I have a project called "AppCore" that I am reusing/referencing in several other projects. AppCore had a method for sending mail via system.net that simplifies emailing. However, I created a WCF service reference (to a service that sends mail in a queue) in the AppCore project, created a test form and was able to use the service just fine. When I create a new project (project name "FeedReader") and reference the AppCore project, however, I get an error: "Could not find default endpoint element that references contract" when attempting to access the WCF service. I think this has something to do with the compiler looking for endpoint info in the FeedReader project app.config file and not getting it from the AppCore project app.config file.

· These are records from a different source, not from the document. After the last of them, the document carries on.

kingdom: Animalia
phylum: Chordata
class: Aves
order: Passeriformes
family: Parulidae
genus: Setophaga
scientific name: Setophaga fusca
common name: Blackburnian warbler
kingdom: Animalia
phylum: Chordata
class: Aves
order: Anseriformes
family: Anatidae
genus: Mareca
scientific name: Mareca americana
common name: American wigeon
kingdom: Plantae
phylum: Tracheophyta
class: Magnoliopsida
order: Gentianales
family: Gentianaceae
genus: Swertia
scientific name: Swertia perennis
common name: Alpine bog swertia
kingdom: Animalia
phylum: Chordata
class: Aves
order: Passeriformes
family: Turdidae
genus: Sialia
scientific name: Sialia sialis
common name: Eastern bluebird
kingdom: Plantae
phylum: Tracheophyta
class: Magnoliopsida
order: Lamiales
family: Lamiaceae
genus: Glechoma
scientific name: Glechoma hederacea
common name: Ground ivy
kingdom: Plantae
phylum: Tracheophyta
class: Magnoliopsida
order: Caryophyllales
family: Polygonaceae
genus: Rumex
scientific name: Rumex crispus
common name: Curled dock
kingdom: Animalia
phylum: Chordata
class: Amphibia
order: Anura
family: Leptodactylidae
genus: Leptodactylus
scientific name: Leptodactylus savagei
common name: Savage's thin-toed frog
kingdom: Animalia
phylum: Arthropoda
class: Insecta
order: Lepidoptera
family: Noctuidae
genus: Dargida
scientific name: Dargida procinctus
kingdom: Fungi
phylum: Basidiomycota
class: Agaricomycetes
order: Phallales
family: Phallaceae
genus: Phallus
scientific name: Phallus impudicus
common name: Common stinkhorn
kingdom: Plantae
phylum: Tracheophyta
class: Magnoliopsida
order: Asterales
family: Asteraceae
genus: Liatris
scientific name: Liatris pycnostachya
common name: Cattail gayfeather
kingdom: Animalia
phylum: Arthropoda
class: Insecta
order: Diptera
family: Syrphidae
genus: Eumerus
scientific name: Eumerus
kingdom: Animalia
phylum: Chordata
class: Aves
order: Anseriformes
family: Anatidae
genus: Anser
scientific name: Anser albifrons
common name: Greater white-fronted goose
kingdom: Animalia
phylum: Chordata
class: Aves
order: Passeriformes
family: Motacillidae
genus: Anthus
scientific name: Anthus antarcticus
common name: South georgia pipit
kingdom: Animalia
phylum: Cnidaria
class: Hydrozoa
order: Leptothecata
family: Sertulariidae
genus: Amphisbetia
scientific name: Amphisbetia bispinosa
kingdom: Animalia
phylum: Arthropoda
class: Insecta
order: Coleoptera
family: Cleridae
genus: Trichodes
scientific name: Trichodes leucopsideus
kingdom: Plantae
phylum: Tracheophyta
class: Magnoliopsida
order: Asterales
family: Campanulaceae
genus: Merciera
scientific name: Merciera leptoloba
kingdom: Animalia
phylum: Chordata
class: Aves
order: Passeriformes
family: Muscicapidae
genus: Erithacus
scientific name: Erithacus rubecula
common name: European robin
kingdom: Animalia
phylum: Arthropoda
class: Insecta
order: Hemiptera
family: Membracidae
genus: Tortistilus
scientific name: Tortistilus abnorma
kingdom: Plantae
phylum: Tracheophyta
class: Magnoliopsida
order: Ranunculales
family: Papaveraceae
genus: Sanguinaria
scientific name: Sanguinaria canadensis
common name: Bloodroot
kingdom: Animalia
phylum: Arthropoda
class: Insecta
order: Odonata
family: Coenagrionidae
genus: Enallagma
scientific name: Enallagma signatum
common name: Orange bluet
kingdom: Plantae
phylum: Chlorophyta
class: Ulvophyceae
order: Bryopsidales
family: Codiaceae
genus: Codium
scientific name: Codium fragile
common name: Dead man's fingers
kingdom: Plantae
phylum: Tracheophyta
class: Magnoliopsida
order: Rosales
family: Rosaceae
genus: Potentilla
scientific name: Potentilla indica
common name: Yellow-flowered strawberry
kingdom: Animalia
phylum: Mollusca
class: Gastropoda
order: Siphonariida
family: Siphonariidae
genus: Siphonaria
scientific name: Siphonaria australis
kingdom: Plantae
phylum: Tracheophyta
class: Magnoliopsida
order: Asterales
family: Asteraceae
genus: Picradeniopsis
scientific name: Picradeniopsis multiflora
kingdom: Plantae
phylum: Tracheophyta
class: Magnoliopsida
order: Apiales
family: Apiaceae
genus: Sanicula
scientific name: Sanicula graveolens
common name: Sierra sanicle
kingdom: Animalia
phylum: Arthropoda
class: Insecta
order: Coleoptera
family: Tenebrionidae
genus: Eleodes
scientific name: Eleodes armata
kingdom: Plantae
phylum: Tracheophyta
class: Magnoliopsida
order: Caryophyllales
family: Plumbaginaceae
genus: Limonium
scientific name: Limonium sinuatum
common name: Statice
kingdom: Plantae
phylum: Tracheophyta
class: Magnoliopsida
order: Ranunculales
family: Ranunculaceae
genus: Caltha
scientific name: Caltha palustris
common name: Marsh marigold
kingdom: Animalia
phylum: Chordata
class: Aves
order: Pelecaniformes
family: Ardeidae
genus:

If I reference the WCF service directly from the FeedReader project, the endpoint is found. This would be just fine, however I have a dozen or so other projects I wish to have make this same reference and creating a service reference for all of these and future projects makes management difficult and there's no code reuse (something I wish to avoid).
Is this not possible to do (reference a project that references a WCF service)?
In the AppCore project app.config file, you can see the endpoint (it works fine)
<system.serviceModel>
<bindings>
<basicHttpBinding>
<binding name="BasicHttpBinding_ISendMailService" />
</basicHttpBinding>
</bindings>
<client>
<endpoint address="http://mailservice:9999/SendMailService.svc/SendMailService"
binding="basicHttpBinding" bindingConfiguration="BasicHttpBinding_ISendMailService"
contract="Service_SendMail.ISendMailService" name="BasicHttpBinding_ISendMailService" />
</client>
</system.serviceModel>
Naturally, the other projects don't have endpoints defined as they are referencing AppCore (of which there is a definition). NOTE: I plan on having another few service references in AppCore - but am stuck at just one for now until I can solve this dilemma.